In March, April, May and June together there were 240,000 lost sales, compared with the same period in 2019, with the monthly registration drops in April and May 97 per cent and 89 per cent respectively.

The comparative figures for July are not particularly reliable either, because sales in the month and in August tend to be slow ahead of September.

A spokesman for the trade said: “July’s growth is largely due to pent-up demand following showroom closures through the spring, so the growth should be treated cautiously.
“Understanding the true levels of underlying consumer confidence will take a little longer. We may need to wait until September to get the full picture.”
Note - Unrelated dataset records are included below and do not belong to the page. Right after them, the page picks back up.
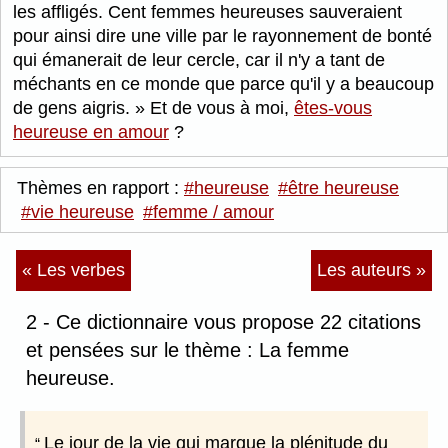
les affligés. Cent femmes heureuses sauveraient
pour ainsi dire une ville par le rayonnement de bonté
qui émanerait de leur cercle, car il n'y a tant de
méchants en ce monde que parce qu'il y a beaucoup
de gens aigris.
Et de vous à moi,
êtes-vous
heureuse en amour
?
Thèmes en rapport :
#heureuse
#être heureuse
#vie heureuse
#femme / amour
« Les verbes
Les auteurs »
2 - Ce dictionnaire vous propose 22 citations
et pensées sur le thème : La femme
heureuse.
Le jour de la vie qui marque la plénitude du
The strong July performance though is likely to end, for the time being, any remaining talk of a taxpayer-funded scrappage scheme in which the Treasury offers motorists — as they did in the financial crisis a decade ago — £2,000 to trade in their old vehicles. Manufacturers desperate to get stock shifting are already offering attractive discounts and deals to lure in consumers.

In any case, the SMMT does not believe scrappage is a particularly good incentive for the UK industry as a whole because it promotes transactions involving smaller and cheaper models out of Korea and eastern Europe and does not support the more-premium vehicles built in British factories. The crisis in UK automotive manufacturing has resulted in 11,000 jobs going in 2020 alone and more than 20,000 over the last couple of years.

In the showrooms there have been 1,800 job cuts at Pendragon, the Stratstone and Evans Halshaw group; 1,500 redundancies at Lookers; and 500 posts gone at Jardines.